* Exercise tasks:
1. Answer these from the report on Europe's financial sector and the invasion of Ukraine:
(a) How far had the index of European banking stocks fallen at midday?
(b) Which regulator said it was keeping a watchful eye on the crisis?
(c) From what system is the European Union unlikely at this stage to cut Russia off?
2. Write a continuation of the report on Europe's financial sector and the invasion of Ukraine, beginning after its final sentence.
### Source passage
FRANKFURT/LONDON (Reuters) -Europe’s financial sector saw heavy share falls on Thursday as it grappled to respond to Russia’s invasion of Ukraine, including Allianz (DE:ALVG) disclosing it had frozen its Russian government bond exposure.

British lender Lloyds (LON:LLOY) said it was on “heightened alert” for cyberattacks and Deutsche Bank (DE:DBKGn) said it had contingency plans in place as European officials warned of further sanctions on Russia.

Shares of leading banks sank. An index of European banking stocks was down 6.8% at midday, steeper than a 4.4% fall in the Euro Stoxx index.

Banks with significant operations in Russia were particularly hard hit, with Austria’s Raiffeisen Bank International down 17% and Societe Generale (PA:SOGN) losing 10.8%.

Shares in UniCredit, whose Russian arm is one of the largest lenders in the country, fell as much as 9%, before triggering an automatic trading suspension. The lender said its Russia “exposures are highly covered”.

Russian forces invaded Ukraine by land, air and sea on Thursday, confirming the worst fears of the West with the biggest attack by one state against another in Europe since World War Two.

European banks are the world’s most exposed to Russia – especially those in France, Italy and Spain, which far outstrip U.S. banks’ exposure, data from the Bank for International Settlements shows.

German regulator BaFin said it was keeping a watchful eye on the crisis.

European Union leaders will impose new sanctions on Russia, freezing its assets, halting access of its banks to the European financial market and targeting “Kremlin interests” over its “barbaric attack” on Ukraine, senior officials said on Thursday.

But in what will be a relief to Europe’s banks, the European Union is unlikely at this stage to take steps to cut Russia off from the SWIFT global interbank payments system, several EU sources said.

Both Deutsche Bank and Allianz – two of Europe’s most important financial firms and both with operations in Russia – said they were ready to comply with sanctions.
######
### Listed records
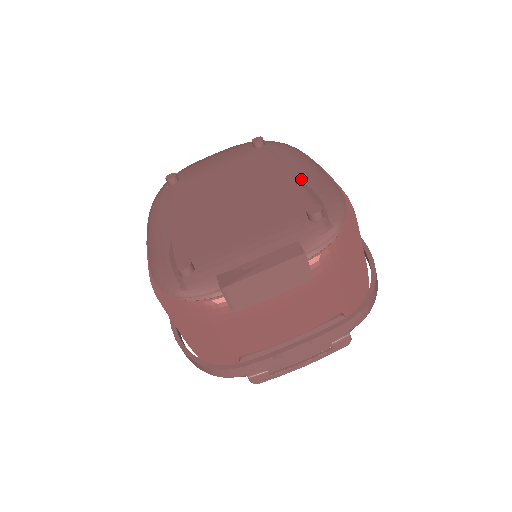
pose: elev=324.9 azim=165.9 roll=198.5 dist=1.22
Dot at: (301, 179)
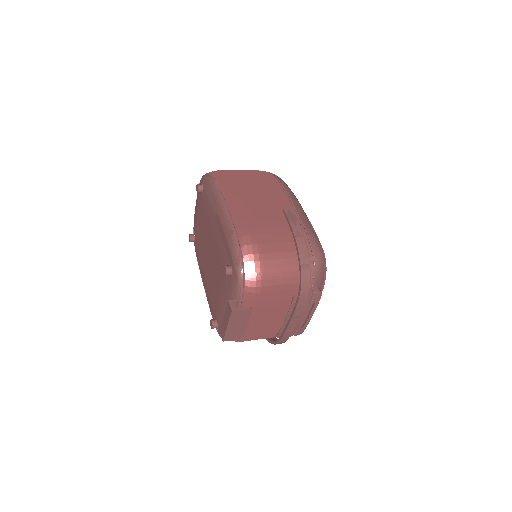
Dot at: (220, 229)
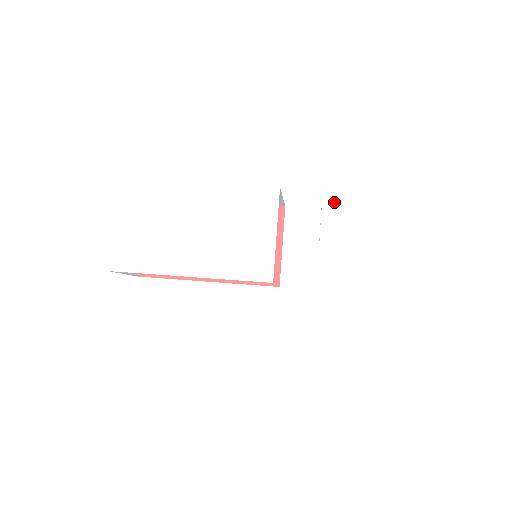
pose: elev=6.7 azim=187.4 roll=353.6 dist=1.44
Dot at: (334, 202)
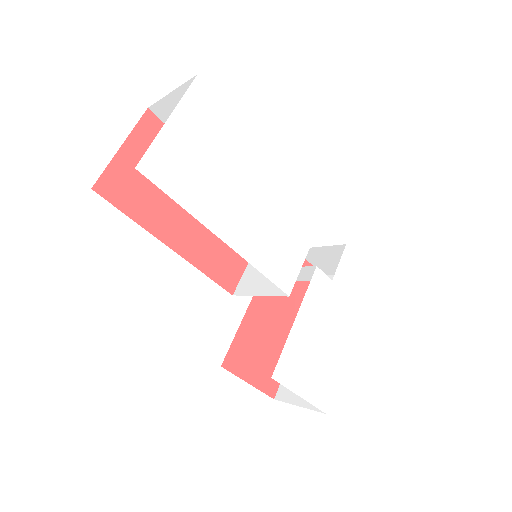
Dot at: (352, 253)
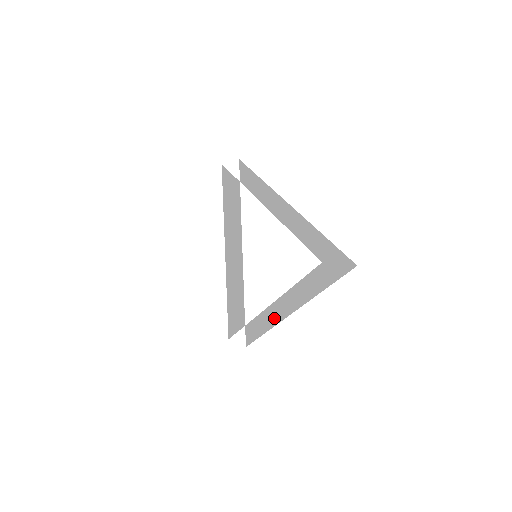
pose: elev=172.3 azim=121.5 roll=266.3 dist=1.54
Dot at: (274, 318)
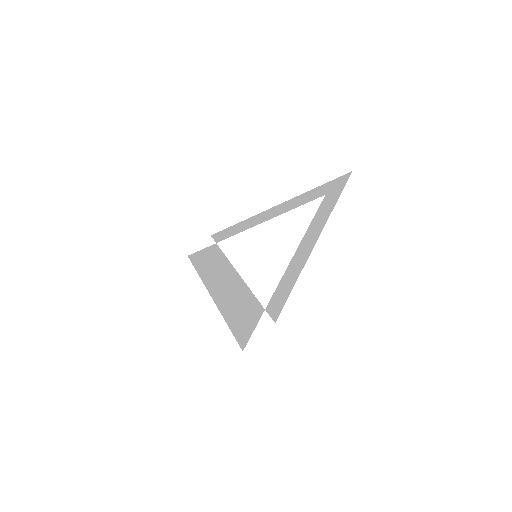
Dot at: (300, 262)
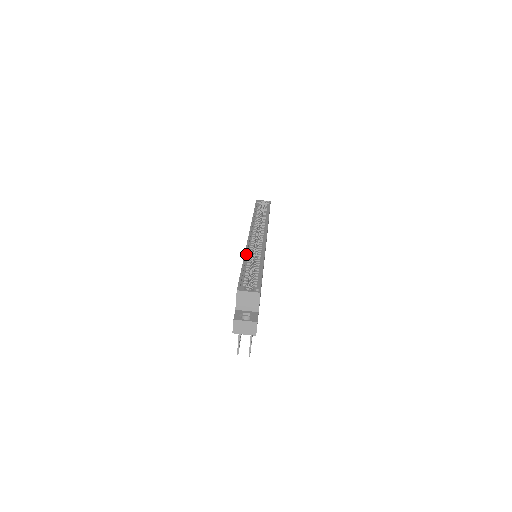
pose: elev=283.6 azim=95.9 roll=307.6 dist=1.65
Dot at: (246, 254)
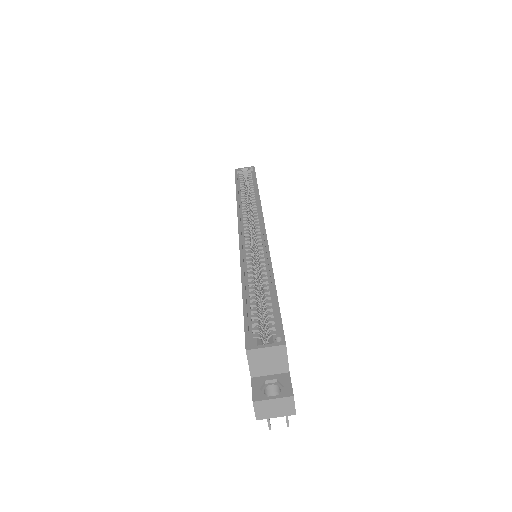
######
* Outputs in order:
1.
(a) 6.8%
(b) The German regulator BaFin
(c) The SWIFT global interbank payments system

2.
Allianz, one of the world’s biggest asset managers, said that the share of Russian government bonds in its portfolio was “currently very low” and that it had recently implemented a freeze on those securities.

Deutsche Bank, like many lenders in recent years, has reduced its presence in Russia as sanctions on the country have expanded.

“We have contingency plans in place,” the bank said in a statement. A spokesperson declined to elaborate on the plans but said “risks are well contained”.

The lender’s shares were down more than 8.6%, one of the biggest declines among German blue chips.

Lloyds chief executive Charlie Nunn told reporters that it was on “heightened alert… internally around our cyber risk controls and we’ve been focused on this for quite a while.”

Preparation for potential cyberattacks was discussed in a meeting between the government and banking industry leaders about Russia on Wednesday, Nunn added.

Lloyds has been on heightened alert for the “last couple of months”, Nunn said.

RBI, which this month said it had earmarked 115 million euros in provisions for possible sanctions on Russia, said on Thursday, as its shares dropped sharply, that it was “premature to assess” the impact on its business and that its banks in Russia and Ukraine were “well capitalised and self-financing”.

Italian heavyweight Intesa Sanpaolo (MI:ISP), which has financed major investment projects in Russia such as the ‘Blue Stream’ gas pipeline or the sale of a stake in oil producer Rosneft, fell 8%.

While many bankers have played down the importance of Russia to their operations, Russia is tightly linked to the European economy.

Russia is the European Union’s fifth-largest trading partner, with a 5% share of trade, data show. The U.S.’s trade with Russia is less than 1% of its total.

Some of the region’s top bankers have been more concerned about the potential secondary effects of the crisis.

The boss of HSBC, one of Europe’s largest banks, said this week that “wider contagion” for global markets was a concern, even if the bank’s direct exposure was limited.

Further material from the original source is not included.